Design for the 21st Century
The centrality of the UN’s health and well-being SDGs to packaging systems and design, in environmental sustainability and beyond, is underlined in another keynote presentation, this time from Srini Srinivasan of the World Design Organization (WDO).
His discussion includes several examples of new approaches to materials sustainability in packaging for the 21st Century. “Unfortunately, where we stand today, more than 50% of product managers and producers of solutions are unaware of the new methods of sustainable packaging design,” he says.
The slightly better news is that, of those responding to this research, over 50% have designed or adopted a refillable design. In fact, Srinivasan adds ‘refill’ to the traditional ‘3Rs’ of the waste hierarchy: ‘reduce, reuse, recycle’. Just under three-quarters of respondents said that they try to use this hierarchy as guidance in their own packaging choices, he reports.
As others have done, he highlights the way in which consumers in many markets are taking a growing interest in the packaging around the products they buy. “They are looking to see specifically how the packaging was made, and the origin of the materials,” he says. “And in many cases they are willing to pay more for an eco-friendly product.”
The issue of promoting well-being may seem rather distant from much of the packaging on retail shelves, but as Srinivasan emphasises, consumers are increasingly well-attuned to one of the most straightforward instances of this altruistic impulse. “Shoppers are also looking for key messages, such as contributions to a charity,” he says. “They are willing to pay a little more money in support of good causes.”
As Mollenkopf also points out, up to now, ‘health and safety’ has largely been interpreted in quite a limited fashion. But today, definitions need to be expanded outwards to take in stakeholders up and down the supply chain.

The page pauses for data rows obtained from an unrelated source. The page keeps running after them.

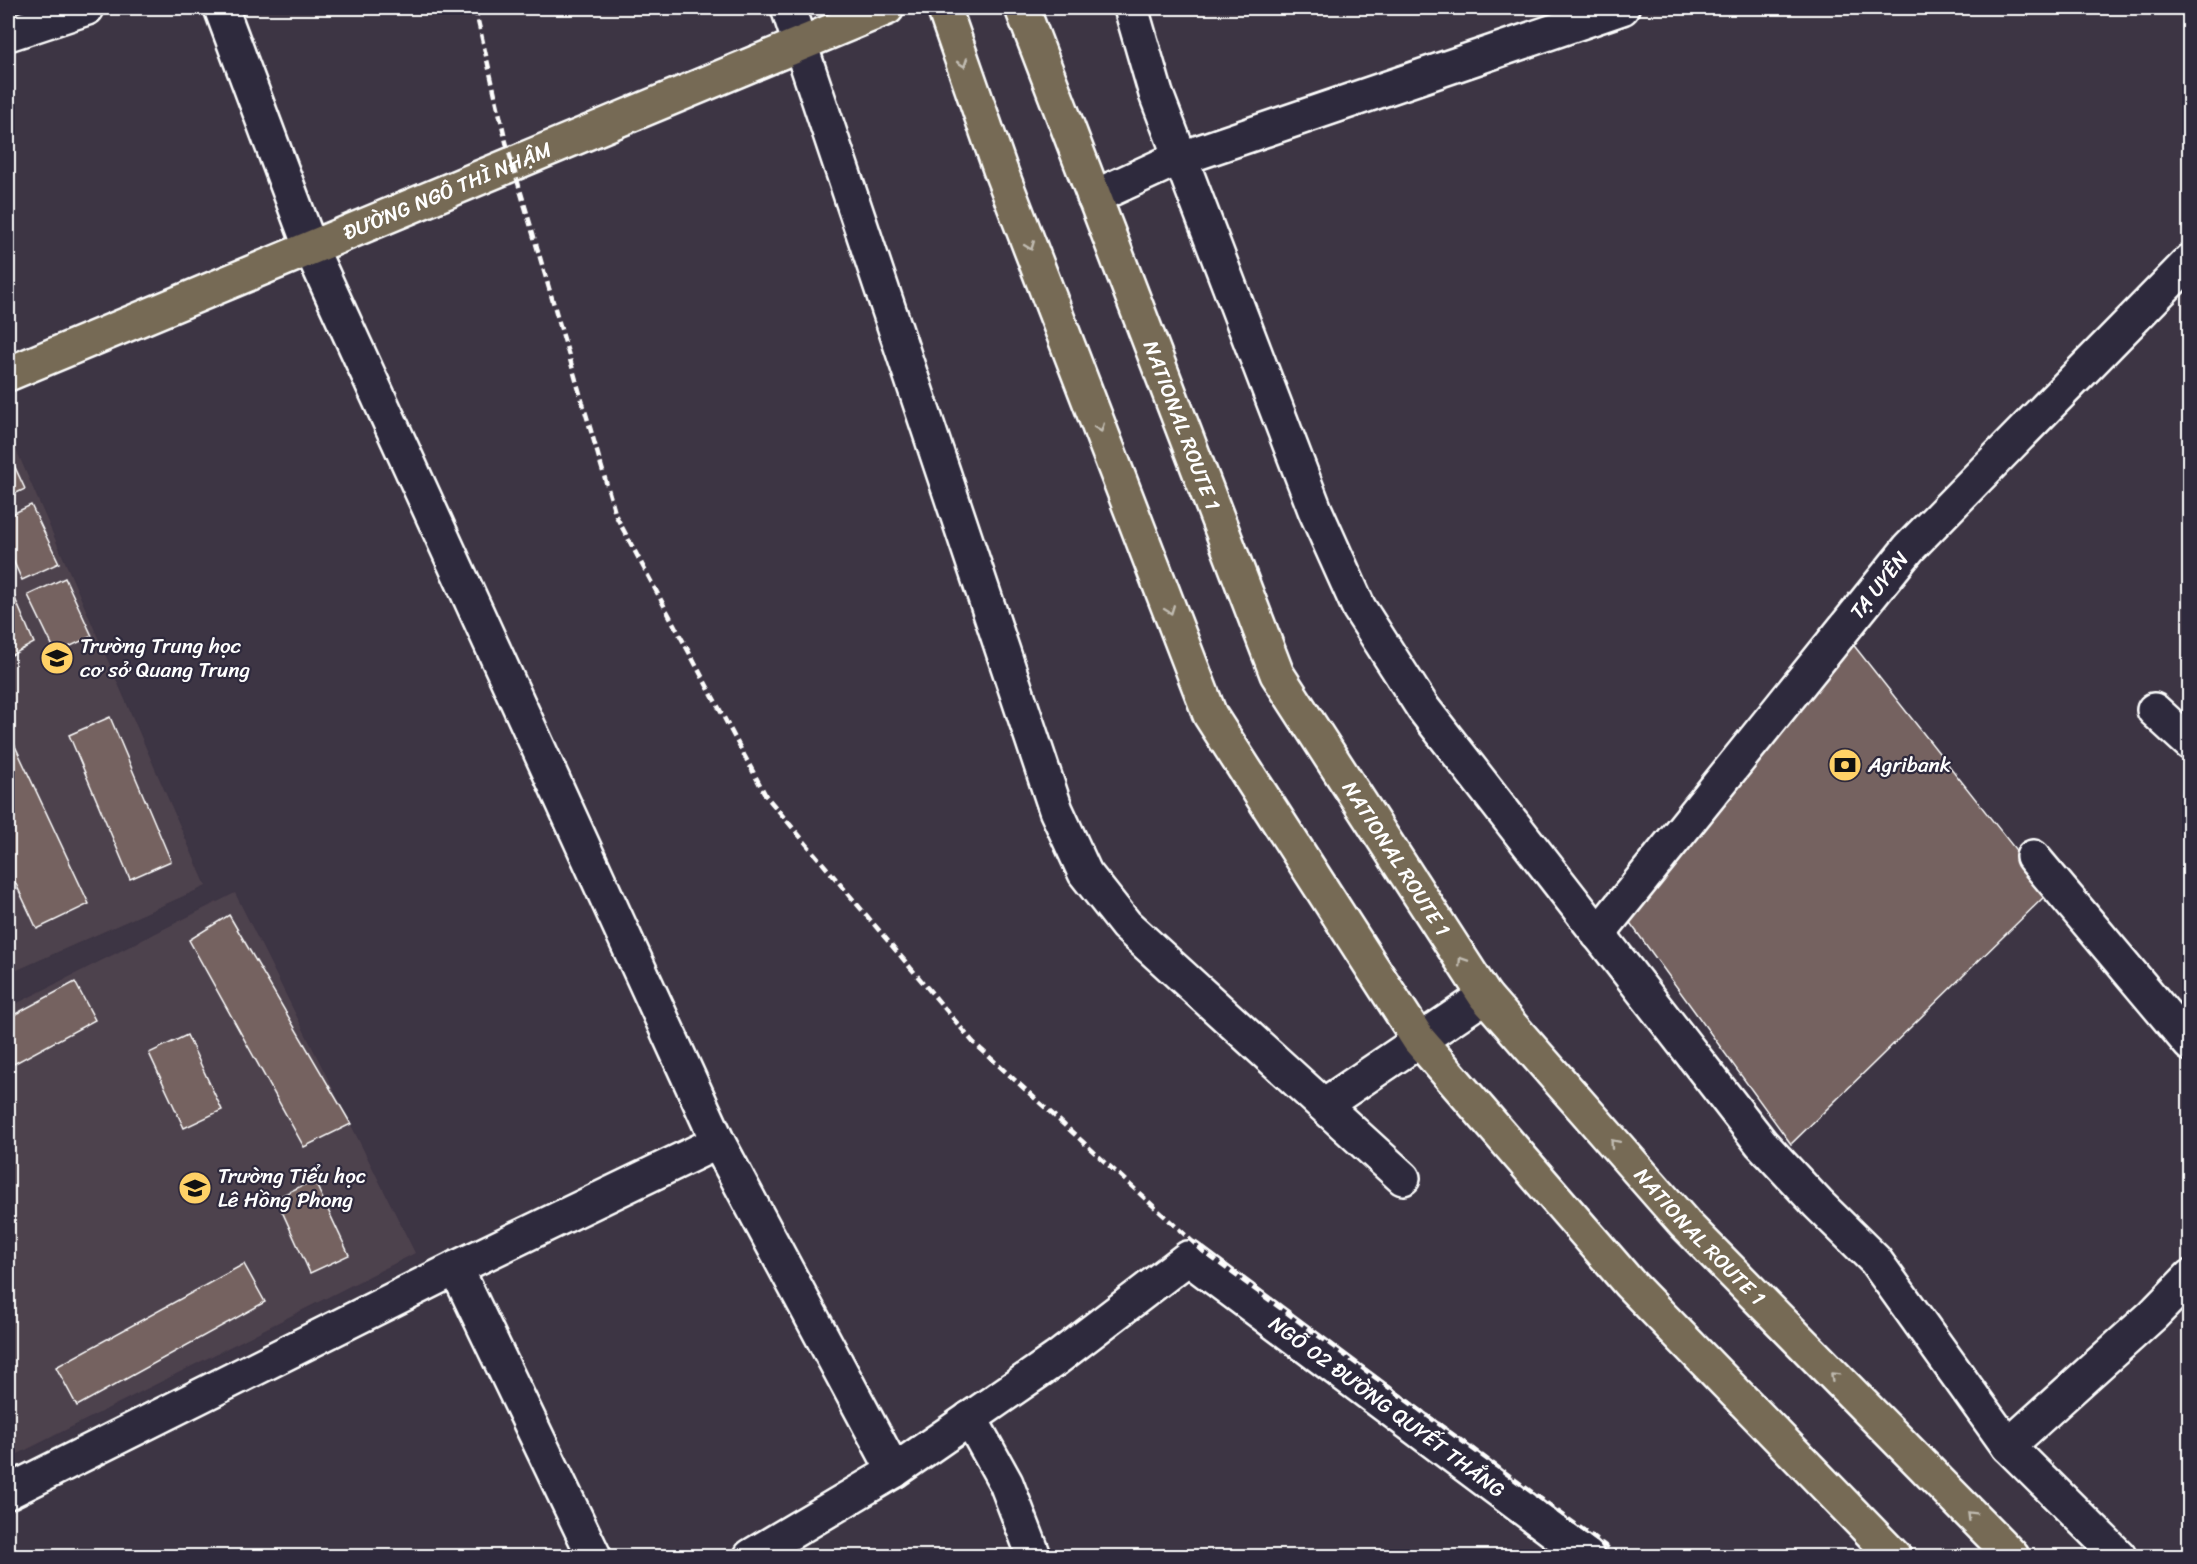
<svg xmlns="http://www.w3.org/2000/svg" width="2197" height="1564" font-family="Sriracha,sans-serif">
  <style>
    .built { fill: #4e424d }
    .building { fill: #746261; stroke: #fff; stroke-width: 1.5 }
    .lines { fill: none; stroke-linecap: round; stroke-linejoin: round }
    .street-casing { stroke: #fff; stroke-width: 38 }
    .primary-casing { stroke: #fff; stroke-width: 38 }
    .highway-casing { stroke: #fff; stroke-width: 38 }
    .street { stroke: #2f2a3d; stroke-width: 33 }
    .primary { stroke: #766a55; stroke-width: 33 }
    .highway { stroke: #766a55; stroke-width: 33 }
    .rail { stroke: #fff; stroke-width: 4.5; stroke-dasharray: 9 4.5; stroke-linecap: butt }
    .oneway { stroke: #c1bcb2 }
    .labels { text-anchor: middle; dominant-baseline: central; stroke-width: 4.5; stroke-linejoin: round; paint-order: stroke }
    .street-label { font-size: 21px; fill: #fff; stroke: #2f2a3d }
    .poi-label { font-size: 21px; fill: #fff; stroke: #2f2a3d; text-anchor: start }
  </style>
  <rect width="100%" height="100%" fill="#3d3544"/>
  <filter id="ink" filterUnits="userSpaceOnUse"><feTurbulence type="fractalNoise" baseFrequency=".0167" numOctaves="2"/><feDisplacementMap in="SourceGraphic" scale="12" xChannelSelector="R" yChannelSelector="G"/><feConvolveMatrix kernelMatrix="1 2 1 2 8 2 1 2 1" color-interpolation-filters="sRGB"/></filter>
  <g filter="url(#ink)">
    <!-- built -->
    <g class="built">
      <polygon points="8,431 206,886 8,974"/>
      <polygon points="235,893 415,1253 8,1459 8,1008"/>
    </g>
    <!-- building -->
    <g class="building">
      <polygon points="8,452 25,489 8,497"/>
      <polygon points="31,505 59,563 22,580 8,549 8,516"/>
      <polygon points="65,578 92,636 56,653 28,595"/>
      <polygon points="8,582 34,643 8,657"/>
      <polygon points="1848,638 2049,892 1791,1144 1620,909"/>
      <polygon points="110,717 171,861 130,879 69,735"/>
      <polygon points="8,731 89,904 37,929 8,867"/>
      <polygon points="229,915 351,1124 304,1147 189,940"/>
      <polygon points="75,982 95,1020 8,1067 8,1018"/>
      <polygon points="187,1035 222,1110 184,1128 149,1053"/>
      <polygon points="314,1180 349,1255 310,1273 276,1198"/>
      <polygon points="244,1264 265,1302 77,1406 56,1367"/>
    </g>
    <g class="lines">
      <!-- street casing -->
      <g class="street-casing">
        <g id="street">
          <polyline points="221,8 311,249 718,1142 894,1471"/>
          <polyline points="788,8 1056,810 1085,873 1126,925 1403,1178"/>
          <polyline points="1131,8 1156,94 1315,510 1359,608 1423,708 1761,1143 1818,1204 1875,1260 2008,1446"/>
          <polyline points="8,34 87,8"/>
          <polyline points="1094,197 1170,162 1622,8"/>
          <polyline points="2154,710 2190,743"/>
          <polyline points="2033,857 2190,1044"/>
          <path id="s1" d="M1598 934 1909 548 2190 261"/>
          <polyline points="1324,1105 1485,996"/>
          <polyline points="456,1268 594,1556"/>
          <polyline points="970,1418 1006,1483 1034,1556"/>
          <polyline points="8,1492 456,1268 718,1142"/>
          <path id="s2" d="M751 1556 894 1471 1056 1359 1188 1258 1587 1556"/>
          <polyline points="2119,1556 2008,1446 2153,1315 2190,1277"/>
        </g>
      </g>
      <!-- primary casing -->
      <g class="primary-casing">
        <g id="primary">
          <path id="s3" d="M8 374 887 8"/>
        </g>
      </g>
      <!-- highway casing -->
      <g class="highway-casing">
        <g id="highway">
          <polyline points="944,8 1000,169 1210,715 1419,1040 1629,1283 1894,1556"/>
          <path id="s4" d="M1022 8 1277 674 1485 996 1685 1224 2012 1556"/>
        </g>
      </g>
      <!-- street -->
      <use href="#street" class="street"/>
      <!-- primary -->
      <use href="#primary" class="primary"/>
      <!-- highway -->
      <use href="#highway" class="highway"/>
      <!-- rail -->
      <polyline class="rail" points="475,8 506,142 616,516 766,796 973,1042 1204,1252 1619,1556"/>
    </g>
    <!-- one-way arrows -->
    <defs><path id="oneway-chevron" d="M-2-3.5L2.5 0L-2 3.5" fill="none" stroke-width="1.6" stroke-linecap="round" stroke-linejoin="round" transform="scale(1.5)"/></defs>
    <g class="oneway">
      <use href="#oneway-chevron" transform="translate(963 63) rotate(71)"/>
      <use href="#oneway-chevron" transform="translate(1030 246) rotate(69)"/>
      <use href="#oneway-chevron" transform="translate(1100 428) rotate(69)"/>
      <use href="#oneway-chevron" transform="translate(1170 610) rotate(69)"/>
      <use href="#oneway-chevron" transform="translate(1462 961) rotate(-123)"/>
      <use href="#oneway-chevron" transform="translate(1614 1143) rotate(-131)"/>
      <use href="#oneway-chevron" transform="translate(1834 1376) rotate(-135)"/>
      <use href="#oneway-chevron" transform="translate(1971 1515) rotate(-135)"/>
    </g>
  </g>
  <!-- icons -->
  <defs>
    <g id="school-disc" transform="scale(1.725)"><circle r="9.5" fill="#ffd166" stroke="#2f2a3d"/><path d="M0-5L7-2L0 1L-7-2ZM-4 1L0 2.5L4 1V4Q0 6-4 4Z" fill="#111"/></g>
    <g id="bank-disc" transform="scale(1.725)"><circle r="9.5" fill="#ffd166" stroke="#2f2a3d"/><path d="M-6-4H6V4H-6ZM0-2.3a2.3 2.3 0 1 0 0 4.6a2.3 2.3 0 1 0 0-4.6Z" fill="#111"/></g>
  </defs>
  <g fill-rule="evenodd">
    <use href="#school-disc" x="57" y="658"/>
    <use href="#bank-disc" x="1845" y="765"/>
    <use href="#school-disc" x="195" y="1188"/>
  </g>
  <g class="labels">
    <!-- street labels -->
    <g class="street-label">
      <text stroke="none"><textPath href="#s3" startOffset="476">ĐƯỜNG NGÔ THÌ NHẬM</textPath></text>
      <text stroke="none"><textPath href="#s4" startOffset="447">NATIONAL ROUTE 1</textPath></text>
      <text stroke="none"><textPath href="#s1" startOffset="448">TẠ UYÊN</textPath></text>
      <text stroke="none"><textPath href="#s4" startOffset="933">NATIONAL ROUTE 1</textPath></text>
      <text stroke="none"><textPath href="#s4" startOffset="1419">NATIONAL ROUTE 1</textPath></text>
      <text stroke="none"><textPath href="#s2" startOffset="778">NGÕ 02 ĐƯỜNG QUYẾT THẮNG</textPath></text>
    </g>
    <!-- poi labels -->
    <g class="poi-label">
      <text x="80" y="646">Trường Trung học<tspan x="80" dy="24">cơ sở Quang Trung</tspan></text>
      <text x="1868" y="765">Agribank</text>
      <text x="218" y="1176">Trường Tiểu học<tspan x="218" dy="24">Lê Hồng Phong</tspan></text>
    </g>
  </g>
  <!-- margin -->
  <rect width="2197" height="1564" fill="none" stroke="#2f2a3d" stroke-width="30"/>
  <rect x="15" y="15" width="2167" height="1534" fill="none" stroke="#fff" stroke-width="2" filter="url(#ink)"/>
</svg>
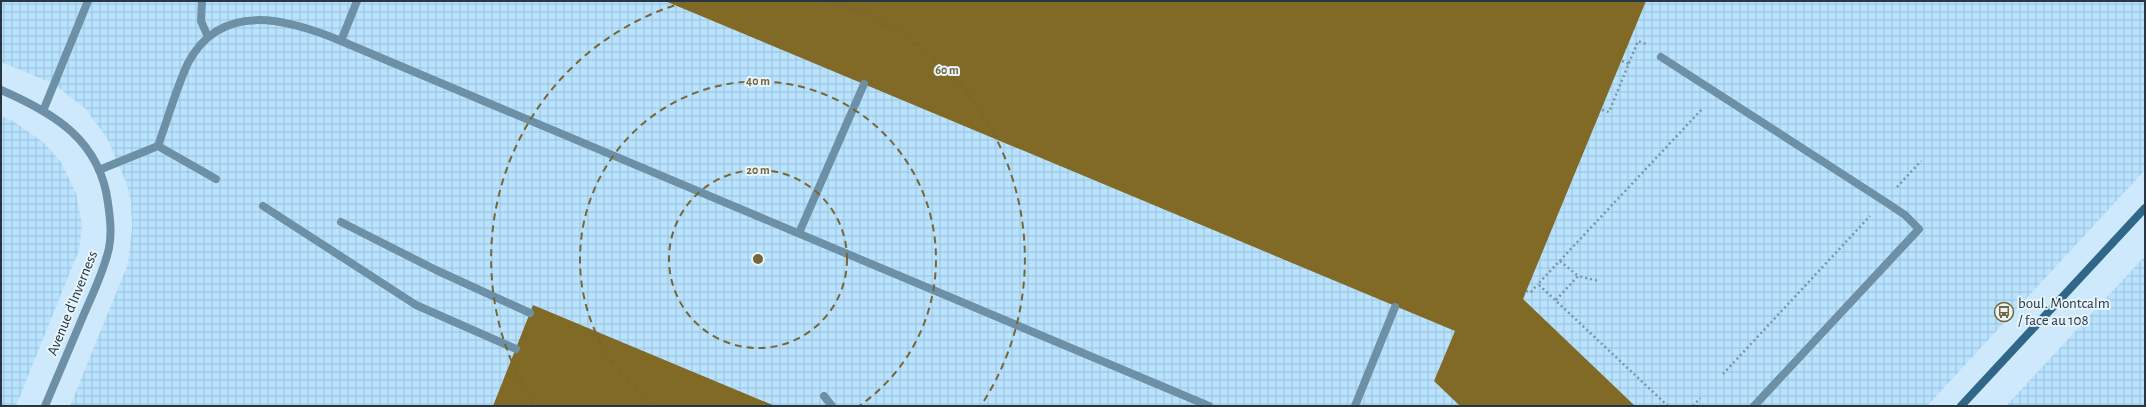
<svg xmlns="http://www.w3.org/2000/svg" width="2146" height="407" font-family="'Alegreya Sans',sans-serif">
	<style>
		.industrial { fill: url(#industrial-grid) }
		.building { fill: #816a25 }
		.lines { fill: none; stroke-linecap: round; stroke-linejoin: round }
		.path { stroke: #7f94a2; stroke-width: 2.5; stroke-dasharray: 2 3; stroke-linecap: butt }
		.lane { stroke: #6e90a7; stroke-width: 8 }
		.street { stroke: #6e90a7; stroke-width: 8 }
		.secondary { stroke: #306687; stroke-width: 8 }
		.ring { fill: none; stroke: #786635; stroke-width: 2; stroke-dasharray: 7 5 }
		.labels { text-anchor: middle; stroke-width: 4; stroke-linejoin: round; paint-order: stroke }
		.street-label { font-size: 15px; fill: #28363f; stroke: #e6f4fe }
		.poi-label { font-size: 15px; fill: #28363f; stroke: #e6f4fe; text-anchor: start }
		.centre { fill: #786635; stroke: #e6f4fe; stroke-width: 2 }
		.ring-label { font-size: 12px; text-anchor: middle; font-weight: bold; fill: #786635; stroke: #e6f4fe; stroke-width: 4; stroke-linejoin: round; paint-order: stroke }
	</style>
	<defs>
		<pattern id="industrial-grid" width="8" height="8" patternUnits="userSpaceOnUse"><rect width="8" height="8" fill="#b8e2fe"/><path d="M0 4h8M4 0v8" fill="none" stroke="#9ec2db"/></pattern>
	</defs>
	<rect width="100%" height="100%" fill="#cee9fc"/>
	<path class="industrial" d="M1 1H2145V170L1927 406H70L128 264 132 227 131 200 126 182 107 138 85 108 52 83 1 62Z
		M1 116 13 121 43 142 61 162 76 193 82 225 79 250 16 406H1Z
		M2145 256V406H2006Z"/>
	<path class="building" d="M665 1H1646L1523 299 1635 406H1460L1434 381 1455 331Z
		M533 305 775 406H493Z"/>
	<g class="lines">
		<path class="path" d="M1622 61 1629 64
			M1602 110 1609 112 1638 41 1646 44
			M1897 187 1921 161
			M1560 261 1578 276
			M1526 291 1531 292 1538 284
			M1556 300 1578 276 1599 281
			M1723 374 1870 216
			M1668 406 1538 284 1703 108
			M1693 406 1700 398"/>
		<path class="lane" d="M202 1 201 21 208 37
			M341 41 357 1
			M1661 57 1884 201 1905 215 1919 229 1754 406
			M43 111 88 1
			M158 146 216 179
			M99 170 158 146C168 118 176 89 188 63 221 0 288 19 341 41L1209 406
			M263 206 416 305 516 349
			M341 222 436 270 530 313
			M799 233 864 84
			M824 396 832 406
			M1355 406 1395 307"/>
		<path class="street" d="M1 90C54 113 100 140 108 203 110 218 112 233 109 248 104 271 93 293 84 314 71 344 58 375 45 406"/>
		<path class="secondary" d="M1961 406 2145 208"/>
	</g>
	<g class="ring">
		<circle cx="758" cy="259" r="89"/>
		<path d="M657 406A178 178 0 1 1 859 406"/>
		<path d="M534 404A267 267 0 0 1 689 1M827 1A267 267 0 0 1 982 404"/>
	</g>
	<defs>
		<g id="bus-ring" transform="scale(1)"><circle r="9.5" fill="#e6f4fe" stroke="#786635" stroke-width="1.5"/><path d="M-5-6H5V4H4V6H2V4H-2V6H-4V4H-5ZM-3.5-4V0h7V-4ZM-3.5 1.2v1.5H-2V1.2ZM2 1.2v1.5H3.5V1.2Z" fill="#786635"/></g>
	</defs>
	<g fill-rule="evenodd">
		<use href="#bus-ring" x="2004" y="312"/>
	</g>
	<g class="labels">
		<g class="street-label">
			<text transform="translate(72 303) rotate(-68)" y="5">Avenue d'Inverness</text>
		</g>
		<g class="poi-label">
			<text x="2018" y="308">boul. Montcalm<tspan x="2018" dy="17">/ face au 108</tspan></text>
		</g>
	</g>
	<circle cx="758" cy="259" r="6" class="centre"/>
	<g class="ring-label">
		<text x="947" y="74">60 m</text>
		<text x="758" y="85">40 m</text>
		<text x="758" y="174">20 m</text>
	</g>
	<rect width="2146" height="407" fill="none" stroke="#28363f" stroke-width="4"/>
</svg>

Certainly in mature markets, as Srinivasan acknowledges, ‘product safety’ is largely a given, or at least an expectation. But there are other types of ‘safety’. “We need to find the right balance between product safety, human safety and ‘earth safety’,” he argues.
Whether it is in the choice of packaging materials, the pack’s functionality, how it collects and communicates data up and down the supply chain or how it facilitates increasingly automated handling across that chain, it seems that the pandemic has made the demanding near-future for packaging R&D even busier.